Do Women Make Better Rock Climbers?

Climbing is no longer a boy's club, as an increasing number of women are demonstrating. The younger generation is becoming interested in the sport because of their success.

Men and women perform differently at the elite levels of various sports, such as sprinting and marathon running. But in climbing, this difference is little to nonexistent.


The sport of climbing is very complex and significantly dependent on footwork and balance. Women can climb more routes and issues without being forced to use their upper body power to pull themselves up because they typically have a superior awareness of these things.

However, this does not imply that female climbers are exempt from the requirement to strengthen their upper bodies. Girls who have trouble getting their fingers on specific holds, particularly those with shorter arms, can greatly increase their success rate by addressing this issue, particularly on steep and powerful terrain.

It's also important to keep in mind that climbing is a very complicated and diverse activity, making it difficult to compare performance using benchmarks like weighted pull-ups or other simple strength or endurance measures. Nevertheless, research indicates that on these kinds of assessments, women often advance more quickly than men.
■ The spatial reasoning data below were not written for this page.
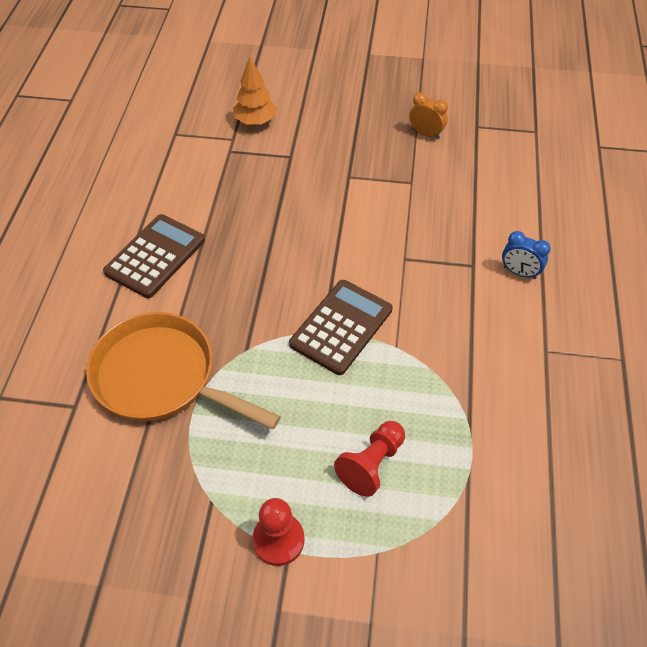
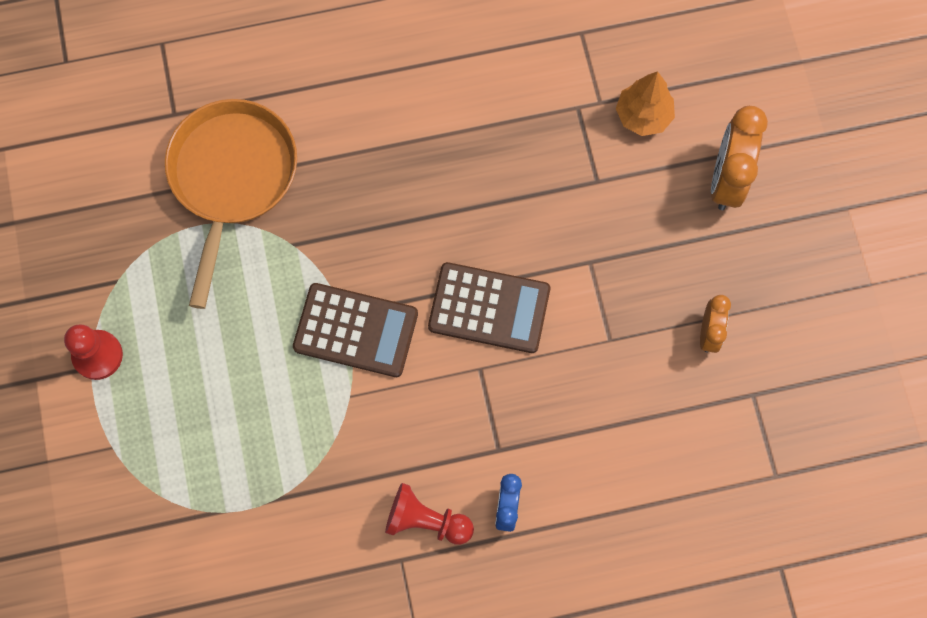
camera: 70 degrees right, 20 degrees up
brown calculator [103,214,205,298] -> brown calculator moved to [428,262,550,353]
red pawn [334,421,405,497] -> red pawn moved to [385,483,474,545]
none -> orange clock [711,106,768,210]

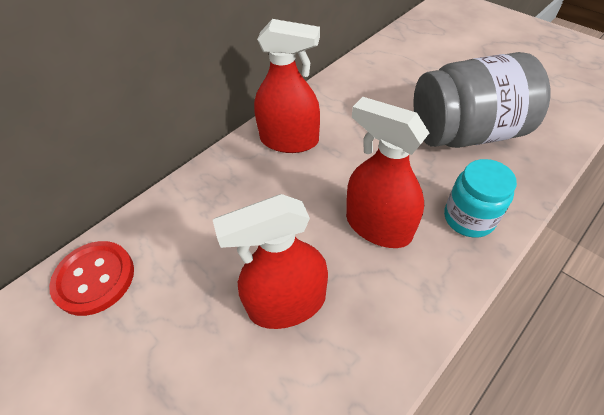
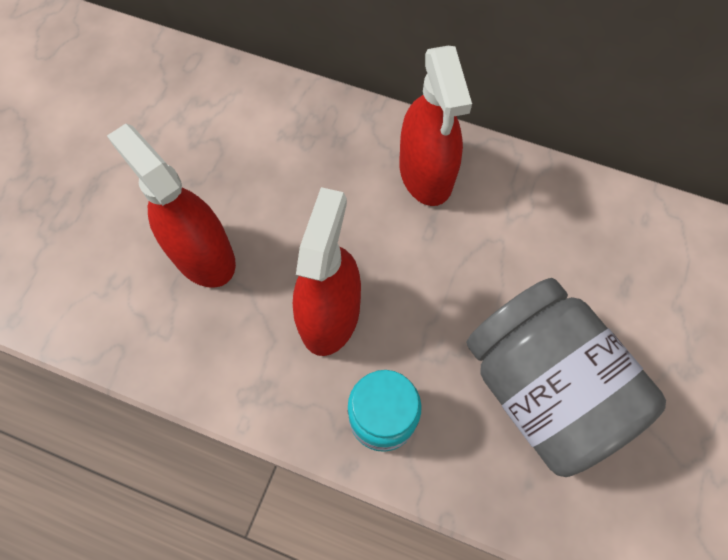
camera: 65 degrees right, 15 degrees up
red button [49,241,134,316] -> none

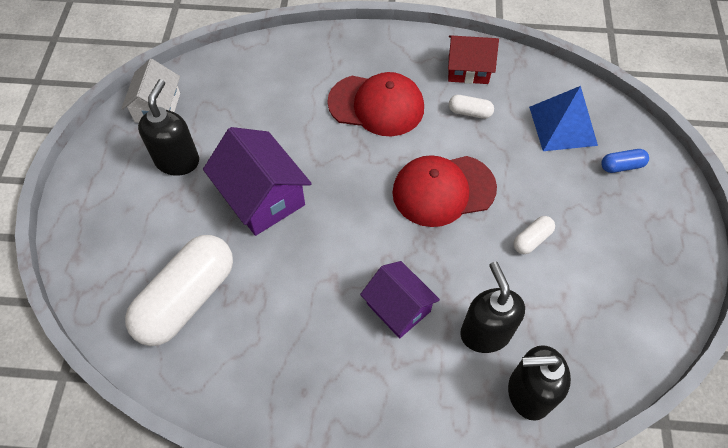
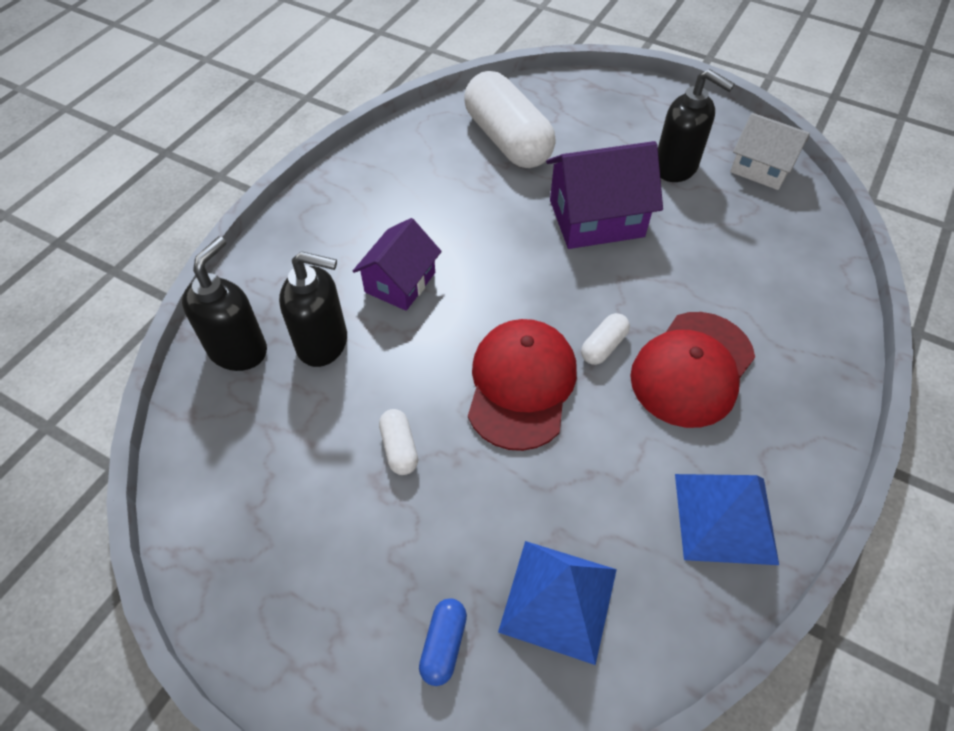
camera: 115 degrees right, 5 degrees down
purple house [360,261,440,338] -> purple house turned 45 degrees counterclockwise [353,218,442,311]
red house [448,35,499,84] -> blue pyramid [675,474,779,565]
white capsule [449,95,494,119] -> white capsule moved to [581,313,630,365]

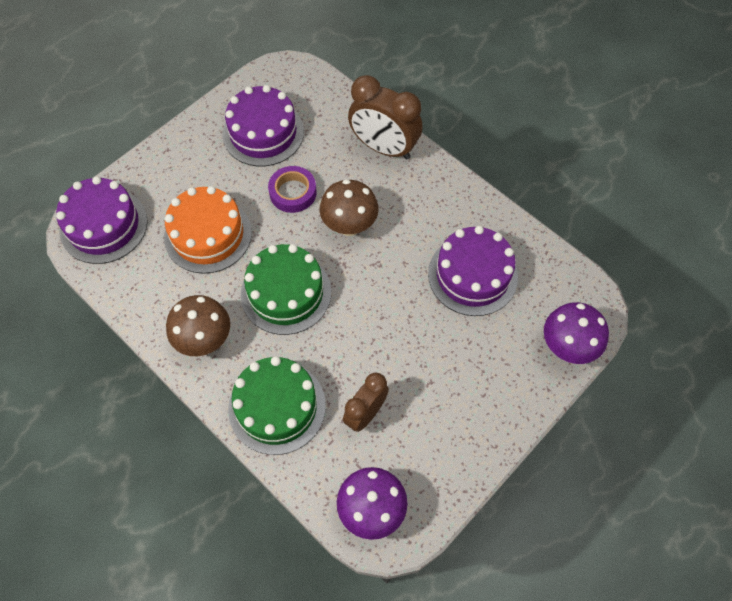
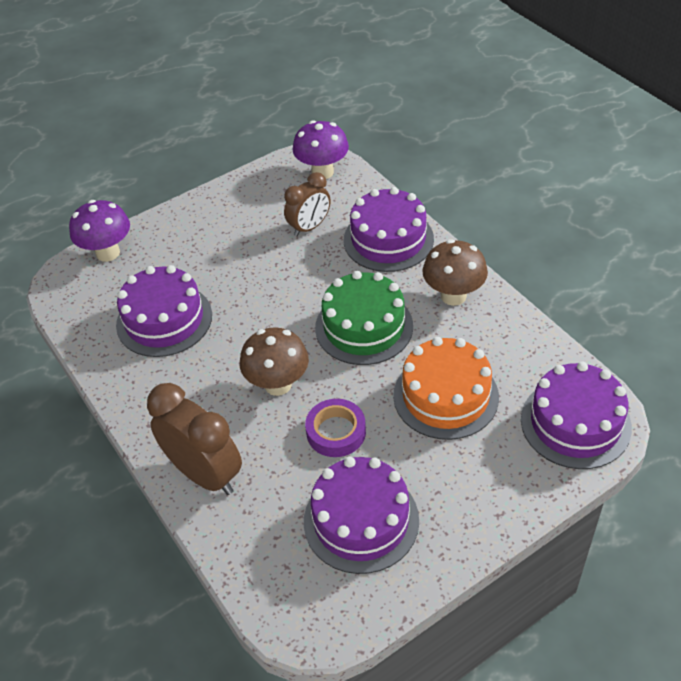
camera: 165 degrees left, 15 degrees down
green cake [228,356,326,455] -> purple cake [344,187,434,272]

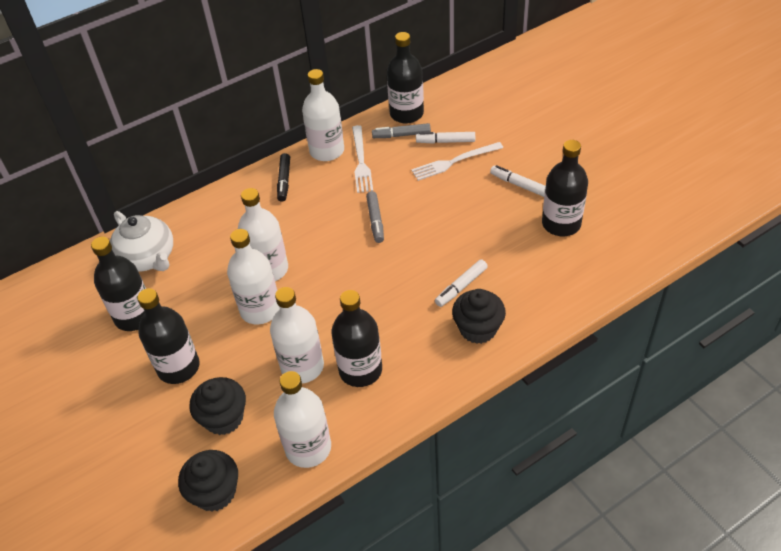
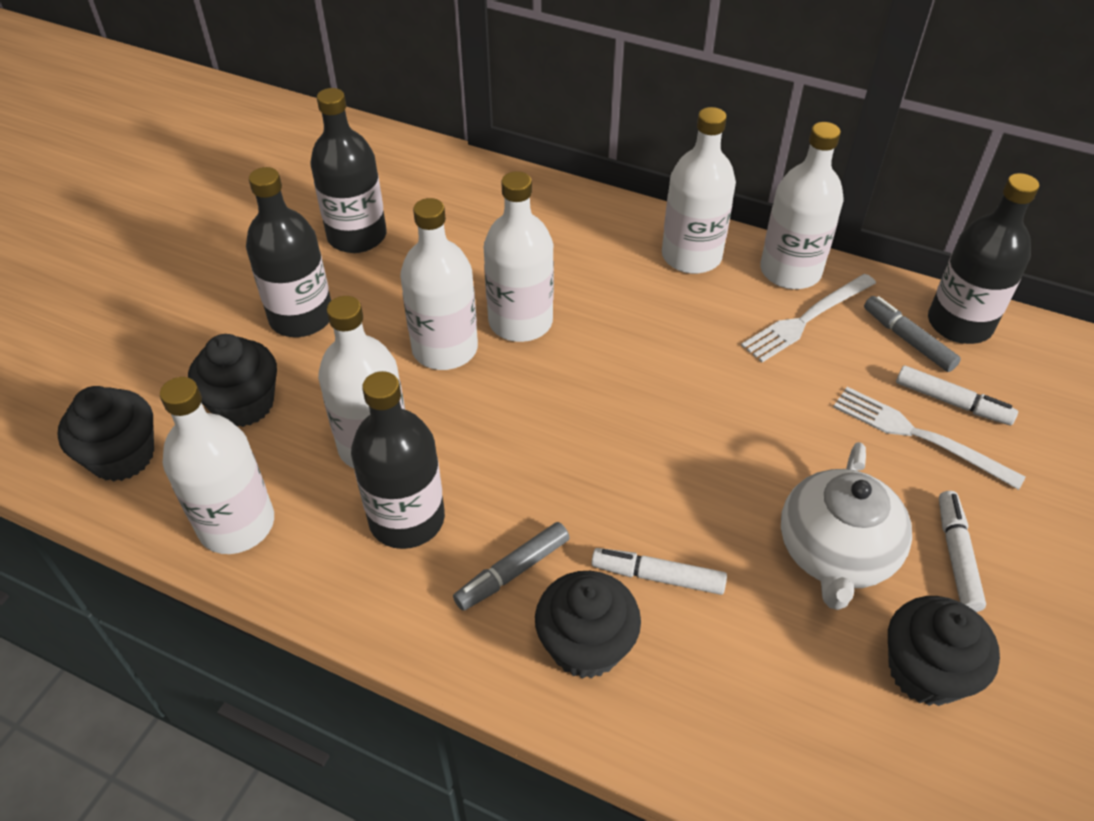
camera: 55 degrees right, 0 degrees up
white teapot [110,211,173,271] -> white teapot moved to [781,442,912,610]
black marker [277,153,290,202] -> white bottle [662,107,736,274]
grey marker [366,191,384,243] -> grey marker moved to [453,522,570,611]
white marker [416,132,475,144] -> white marker turned 150 degrees clockwise [896,365,1018,425]
black bottle [542,140,588,236] -> black cupcake [888,596,1000,706]

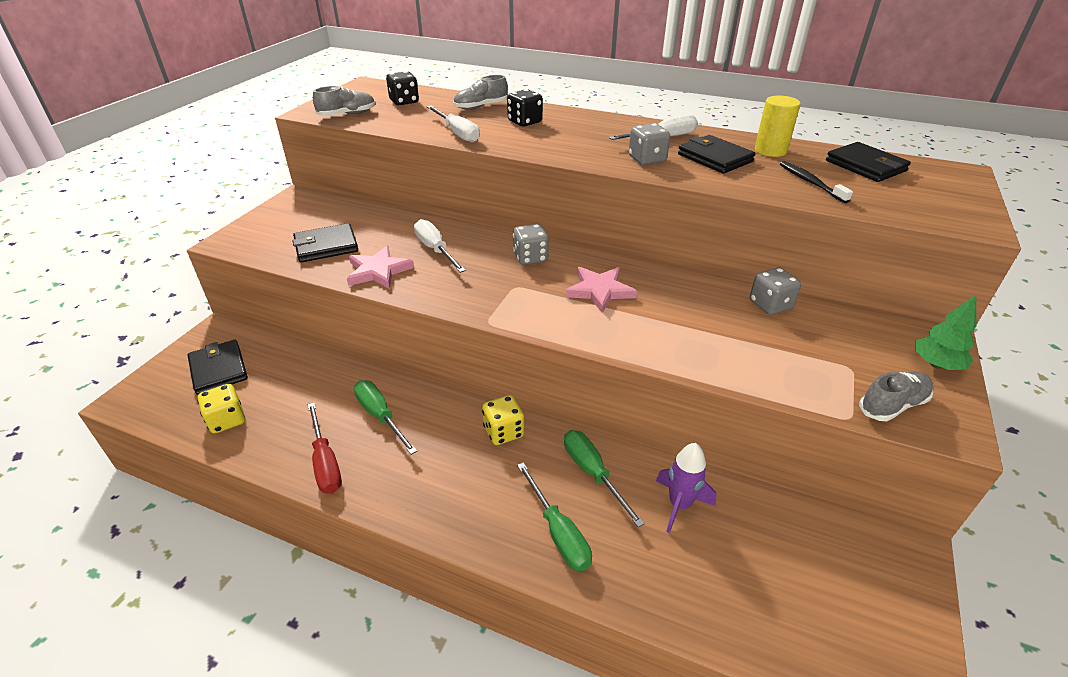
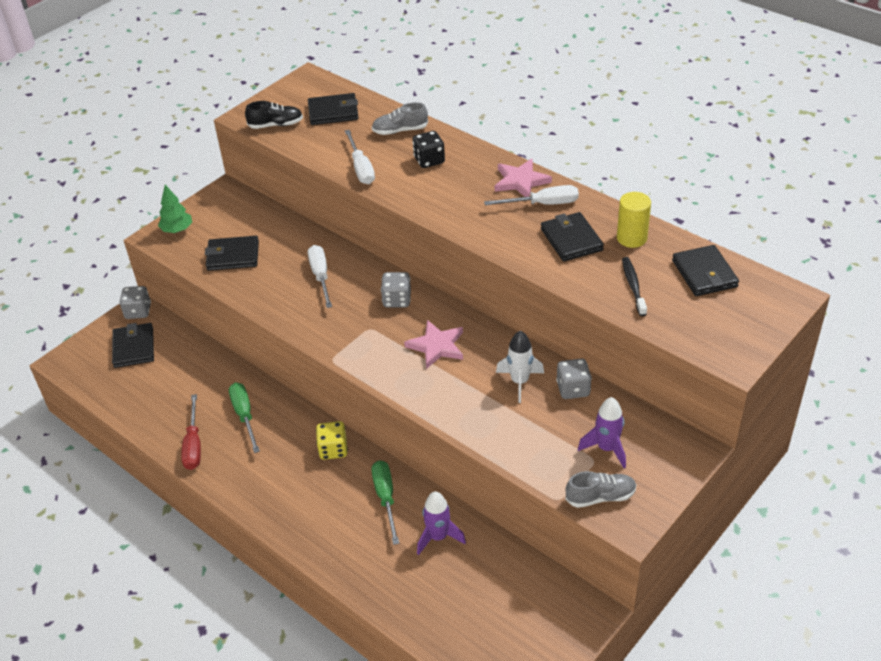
camera: 20 degrees right, 5 degrees up
yellow dice [198,384,245,434] -> none
grey shoe [313,86,375,116] -> black shoe [245,101,303,129]
pink star [347,246,414,289] -> pink star moved to [495,159,552,197]
black dice [386,71,419,105] -> black wallet [308,93,359,125]
green screwdriver [517,462,592,571] -> none
grey dice [629,123,670,165] -> grey dice moved to [119,286,151,319]
green tree [915,295,976,370] -> green tree moved to [158,185,192,233]
none -> white rocket [496,331,544,403]
none -> purple rocket [578,397,626,468]

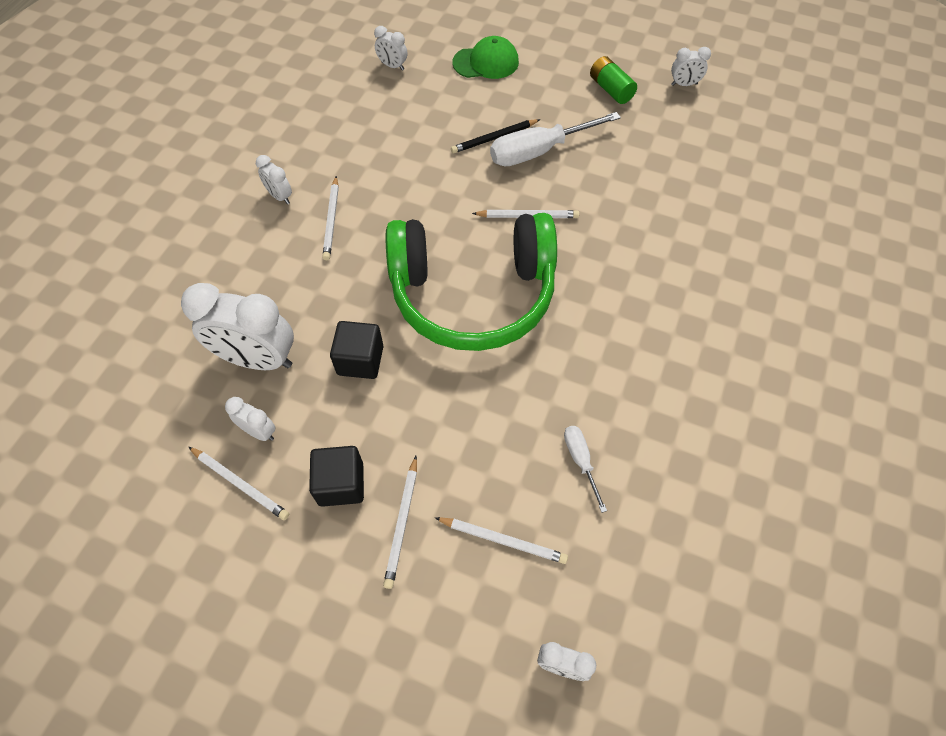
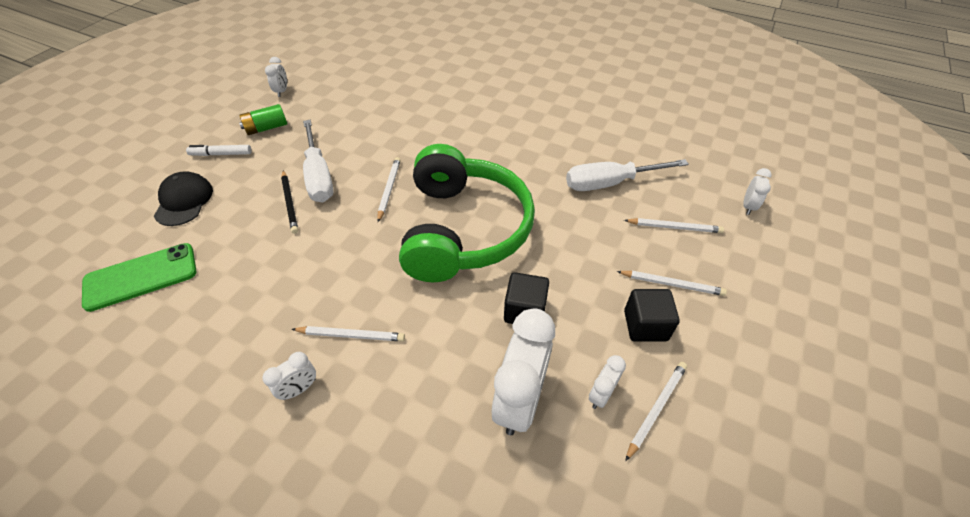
camera: 85 degrees left, 10 degrees down
white clock [374,26,407,71] -> green phone [82,243,196,312]
white pencil [435,517,568,564] -> white pencil turned 75 degrees clockwise [624,218,724,233]
green cap [452,36,519,79] -> black cap [154,171,213,226]
white screwdriver [564,426,607,513] -> white screwdriver [566,159,689,191], size x1.98
none -> white marker [186,145,252,156]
Hormone variations during the menstrual cycle may be the cause of this.


Ashima Shiraishi, a Japanese climber, is among the world's top female rock climbers, standing at 5-foot-1 and weighing 100 pounds. But her greatness lies in much more than just her size. She knows that having a strong ankle is essential to her climbing and that body movement and footwork are far more significant than raw upper-body strength.

You can move up the wall more easily and controllably with proper footwork, whether you're on a route or a bouldering wall. Maintaining equilibrium is essential for navigating challenging paths. Try standing five inches in front of the wall and keeping your feet off the wall for thirty seconds if you want to work on your balance.

Your balance will improve the more you perform this workout. Another option is to try pushing up against the wall with your arms; just be careful not to lose your balance by keeping your hips inside. This easy practice will provide you with a more comprehensive approach to technique improvement by enabling you to evaluate how your climbing is affected by your balance.


When climbing, those that are taller typically have greater reach, which can be detrimental if you are not one of them. But climbing requires more than just height—you'll also need a lot of strength.

Doing yoga or anything similar is a fantastic strategy to increase your reach and can also help with flexibility. To climb higher grades, you also need to work on your balance and core stability.

Despite being smaller than their rivals, shorter people can be quite skilled climbers and even win competitions. But to succeed, you have to work hard at the gym and concentrate on the proper methods. Being more flexible, improving your reach, and strengthening your core and balance are all necessary if you want to compete and perform exceptionally well. If not, you won't perform as well and will regress.


Climbing is a lean sport, so it's not surprising that many competitors struggle with weight control. Compared to participants in sports where there are no weight limitations, athletes report more eating disorder symptoms and stricter sporting body ideals (de Bruin et al., 2011).

It's crucial to remember that there is a nonlinear link between climbing performance and height. This implies that absolute strength-to-weight ratios, in addition to relative weight, play a role in climbing abilities.

Particularly for their sport, athletes who are very thin are unlikely to compete at a high level. This is due to the possibility that they lack the muscle to sustain their bodies while grasping the next hold or maintaining their balance on that thin piece of rock. Furthermore, these athletes' irregular eating patterns might lead to major health issues like anorexia. This is the reason it's critical that climbers who exhibit any red flags of an eating disorder seek the advice of a medical expert.